# [What this task involves]
Only the lines below, from the one with "left eye: (476, 172)" through the one with "left shoulder: (616, 497)", are to be written out, exactly.

# [Data listing]
※

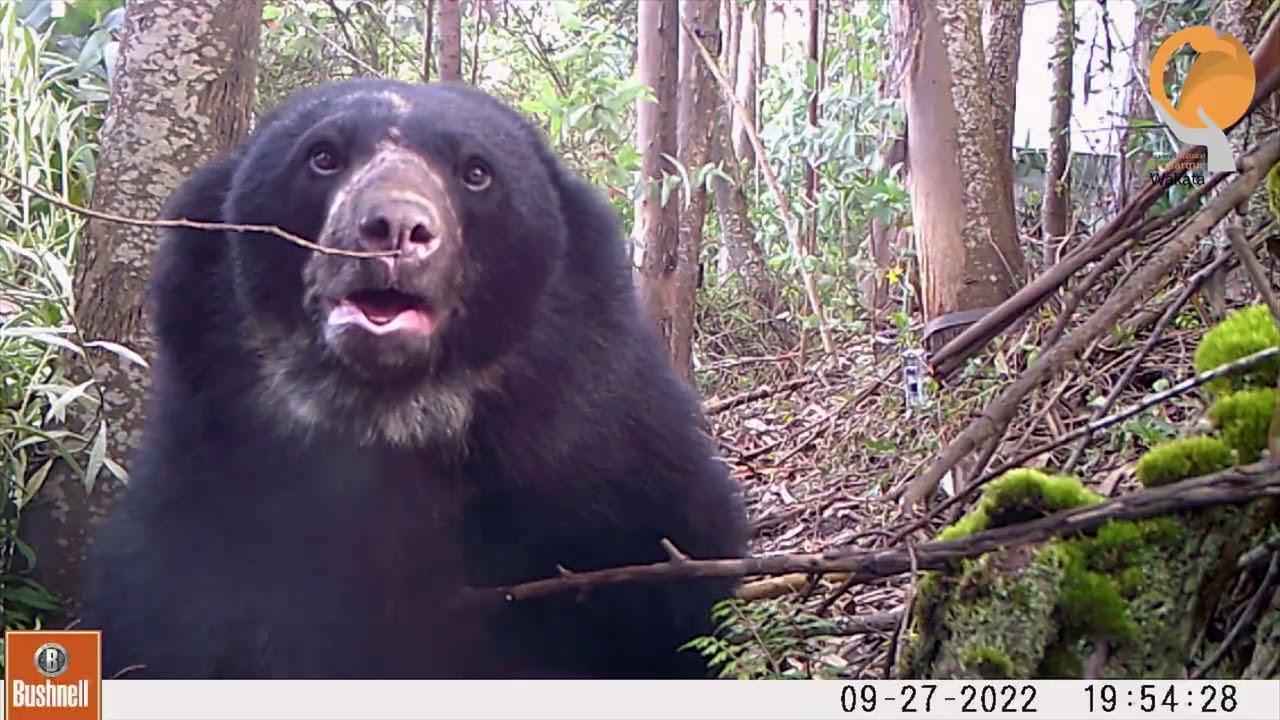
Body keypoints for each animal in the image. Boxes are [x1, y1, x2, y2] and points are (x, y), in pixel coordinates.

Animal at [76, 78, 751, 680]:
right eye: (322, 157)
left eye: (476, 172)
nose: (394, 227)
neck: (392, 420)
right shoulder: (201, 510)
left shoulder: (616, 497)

※

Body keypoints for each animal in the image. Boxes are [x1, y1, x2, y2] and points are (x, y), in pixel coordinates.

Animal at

※

# [Result of the exercise]
left eye: (476, 172)
nose: (394, 227)
neck: (392, 420)
right shoulder: (201, 510)
left shoulder: (616, 497)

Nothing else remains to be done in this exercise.